Garlic, Gelatin, Celery, Asparagus, Carrot, Lemon, Lenten dishes

Aspic of celery, carrots and asparagus

Aspic is always beautiful and spectacular, even in the lean version. You don’t have to make a lot of it, or you can even cook it in portions and serve it on a beautiful plate. For a brighter vegetable taste, carrots and asparagus can be pre-fried in vegetable oil until golden brown.

Ingredients

Servings 10 servings
  • 500 g petiole celery
  • 2 - 2.5 tbsp. l. agar-agar
  • 1 liter light chicken broth
  • zest and juice of 2 lemons
  • sugar - 2 tsp.
  • 100 g green asparagus
  • 2 large carrots
  • 100 g young green onions, preferably chives
  • Lean mayonnaise
  • horseradish
  • salt

Cooking

Step 1

Wash celery. Cut the petioles so that they are all the same length, corresponding to the length of the silicone mold. Boil water in a wide saucepan. Dip the petioles in boiling water for 3 minutes.

Step 2

Immediately transfer the celery to a bowl of cold water, then drain in a colander and let dry.

Step 3

Pour in the agar-agar broth, stir and bring to a boil. Boil for 1-2 minutes, stirring, and remove from heat. Add lemon juice, salt and sugar. Put on fire and bring to a boil, but do not boil. Remove from heat and let cool slightly.

Step 4

Wash asparagus and carrots and peel. Cut carrots into very thin longitudinal sticks. Wash onions, dry.
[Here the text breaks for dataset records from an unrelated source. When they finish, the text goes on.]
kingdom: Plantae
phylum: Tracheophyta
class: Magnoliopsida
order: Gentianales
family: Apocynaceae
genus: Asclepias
Insert a carrot into each stalk of celery so that it fits snugly into the "groove".

Step 5

Sprinkle the silicone mold with cold water. Place in it, alternating, celery stuffed with carrots and asparagus. Put green onions on top and sides. Pour the broth with gelatin in a thin stream. Cover with cling film and refrigerate until completely set, about 2 hours.

Step 6

Prepare the sauce. Mix mayonnaise with horseradish with a mixer. Grate the lemon zest into the sauce. Drive in.